Attention tends to be increasing on ‘what happens next’. These are the knock-on impacts of higher inflation, wage adjustments, and the ongoing costs of rebuilding or reshaping supply chains.

If fuel & commodity supply conditions improve over time, distribution may vary, leading to fluctuations in pricing and availability that could impact overall operational costs and strategic planning for businesses. That variance itself may create cost & planning risks.

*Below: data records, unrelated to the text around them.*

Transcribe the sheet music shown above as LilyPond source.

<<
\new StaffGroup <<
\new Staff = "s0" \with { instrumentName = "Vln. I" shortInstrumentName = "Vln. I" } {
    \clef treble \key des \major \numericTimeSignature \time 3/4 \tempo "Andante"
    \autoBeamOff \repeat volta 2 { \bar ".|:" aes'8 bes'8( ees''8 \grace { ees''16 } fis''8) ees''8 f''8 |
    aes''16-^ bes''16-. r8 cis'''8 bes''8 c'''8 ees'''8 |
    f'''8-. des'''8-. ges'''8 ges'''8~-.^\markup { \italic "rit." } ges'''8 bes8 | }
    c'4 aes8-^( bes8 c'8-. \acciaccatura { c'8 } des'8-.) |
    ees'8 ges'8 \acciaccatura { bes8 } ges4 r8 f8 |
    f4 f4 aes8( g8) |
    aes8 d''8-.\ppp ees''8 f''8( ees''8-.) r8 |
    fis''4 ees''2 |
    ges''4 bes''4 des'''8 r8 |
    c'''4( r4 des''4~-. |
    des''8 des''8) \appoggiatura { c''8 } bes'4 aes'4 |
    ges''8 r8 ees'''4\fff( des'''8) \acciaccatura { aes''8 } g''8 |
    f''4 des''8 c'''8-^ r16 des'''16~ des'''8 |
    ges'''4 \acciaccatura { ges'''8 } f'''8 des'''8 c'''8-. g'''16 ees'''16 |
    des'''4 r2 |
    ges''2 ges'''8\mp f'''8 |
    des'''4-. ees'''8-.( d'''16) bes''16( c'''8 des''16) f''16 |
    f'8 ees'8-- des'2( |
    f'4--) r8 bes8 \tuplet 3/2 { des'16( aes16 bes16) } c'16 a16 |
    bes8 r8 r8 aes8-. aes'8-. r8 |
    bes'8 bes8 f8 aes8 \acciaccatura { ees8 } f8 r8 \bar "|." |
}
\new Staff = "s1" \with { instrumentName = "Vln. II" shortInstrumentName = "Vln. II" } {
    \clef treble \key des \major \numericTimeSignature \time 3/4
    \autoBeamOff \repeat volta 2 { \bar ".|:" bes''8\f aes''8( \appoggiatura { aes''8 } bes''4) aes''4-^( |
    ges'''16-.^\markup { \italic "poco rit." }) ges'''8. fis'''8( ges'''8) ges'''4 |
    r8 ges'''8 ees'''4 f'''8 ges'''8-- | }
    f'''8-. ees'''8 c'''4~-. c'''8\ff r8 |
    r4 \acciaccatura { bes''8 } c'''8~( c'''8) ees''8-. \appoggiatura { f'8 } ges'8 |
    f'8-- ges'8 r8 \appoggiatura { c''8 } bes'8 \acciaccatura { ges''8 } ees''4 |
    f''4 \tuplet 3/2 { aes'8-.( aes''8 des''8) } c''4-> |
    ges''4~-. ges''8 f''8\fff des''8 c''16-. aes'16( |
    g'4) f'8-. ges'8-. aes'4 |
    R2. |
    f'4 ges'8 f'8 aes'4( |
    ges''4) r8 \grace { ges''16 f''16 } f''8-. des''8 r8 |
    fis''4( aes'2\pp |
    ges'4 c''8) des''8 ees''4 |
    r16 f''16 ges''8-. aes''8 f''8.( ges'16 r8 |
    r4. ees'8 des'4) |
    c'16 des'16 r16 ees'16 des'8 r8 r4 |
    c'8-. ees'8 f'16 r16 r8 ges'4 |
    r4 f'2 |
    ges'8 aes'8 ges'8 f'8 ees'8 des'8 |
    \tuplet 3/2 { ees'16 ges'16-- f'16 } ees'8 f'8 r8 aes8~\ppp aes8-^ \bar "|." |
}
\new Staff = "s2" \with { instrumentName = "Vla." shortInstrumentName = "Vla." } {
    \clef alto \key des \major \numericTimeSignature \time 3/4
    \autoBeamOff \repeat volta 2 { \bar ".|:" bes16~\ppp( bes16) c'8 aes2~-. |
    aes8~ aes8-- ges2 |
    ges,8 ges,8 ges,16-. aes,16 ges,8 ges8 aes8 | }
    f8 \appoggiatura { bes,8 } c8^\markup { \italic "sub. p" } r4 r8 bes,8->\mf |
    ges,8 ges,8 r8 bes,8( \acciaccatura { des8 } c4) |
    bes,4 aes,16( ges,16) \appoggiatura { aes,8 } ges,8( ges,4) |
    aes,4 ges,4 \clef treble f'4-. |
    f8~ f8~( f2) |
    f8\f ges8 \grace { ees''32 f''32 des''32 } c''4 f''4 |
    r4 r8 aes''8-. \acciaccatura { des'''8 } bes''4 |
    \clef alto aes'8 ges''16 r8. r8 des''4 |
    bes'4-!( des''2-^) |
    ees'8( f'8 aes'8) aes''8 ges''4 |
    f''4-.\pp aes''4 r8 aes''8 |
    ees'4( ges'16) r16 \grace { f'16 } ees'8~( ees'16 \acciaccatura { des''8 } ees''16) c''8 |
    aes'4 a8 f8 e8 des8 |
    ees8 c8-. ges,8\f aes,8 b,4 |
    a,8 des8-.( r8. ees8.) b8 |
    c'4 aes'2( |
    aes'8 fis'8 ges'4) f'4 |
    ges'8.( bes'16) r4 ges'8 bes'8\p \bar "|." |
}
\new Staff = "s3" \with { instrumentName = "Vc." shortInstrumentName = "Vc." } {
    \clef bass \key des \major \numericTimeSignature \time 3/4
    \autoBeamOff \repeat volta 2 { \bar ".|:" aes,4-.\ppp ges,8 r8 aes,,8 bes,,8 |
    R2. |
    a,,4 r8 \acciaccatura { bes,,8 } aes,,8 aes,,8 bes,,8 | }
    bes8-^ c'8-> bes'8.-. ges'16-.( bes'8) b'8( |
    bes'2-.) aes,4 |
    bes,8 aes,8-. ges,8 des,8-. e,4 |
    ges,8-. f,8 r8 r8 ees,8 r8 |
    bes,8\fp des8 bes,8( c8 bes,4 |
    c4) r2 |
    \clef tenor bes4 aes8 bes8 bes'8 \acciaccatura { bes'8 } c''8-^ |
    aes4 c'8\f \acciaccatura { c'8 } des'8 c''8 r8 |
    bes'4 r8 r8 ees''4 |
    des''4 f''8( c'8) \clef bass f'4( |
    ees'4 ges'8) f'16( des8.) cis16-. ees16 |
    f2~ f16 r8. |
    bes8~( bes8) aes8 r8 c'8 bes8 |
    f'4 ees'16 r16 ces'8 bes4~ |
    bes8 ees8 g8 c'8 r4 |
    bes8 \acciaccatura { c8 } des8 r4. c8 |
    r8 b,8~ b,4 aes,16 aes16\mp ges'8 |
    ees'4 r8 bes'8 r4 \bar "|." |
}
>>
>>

The larger risk for many businesses is not a single price spike. Persistently high prices, besides fragile supply chains, may amplify cost volatility. This is particularly so for smaller enterprises with less buffer.

 

Roshan Abayasekara
Roshan Abayasekara
Was seconded by Sri Lankan blue chip conglomerate - John Keells Holdings (JKH) to its fully owned subsidiary - Mackinnon Mackenzie Shipping (MMS) in 1995 as a Junior Executive. MMS, in turn, allocated Roshan to its then principal, P&O Containers regional office for container management in the South Asia region. P&O Containers employed British representatives whom Roshan then understudied. During the ‘90s, Roshan relocated to Dubai, UAE, where Roshan specialised in logistics. More recently, Roshan acquired a Merit award in a postgraduate diploma in Business Administration from the University of Northampton, UK.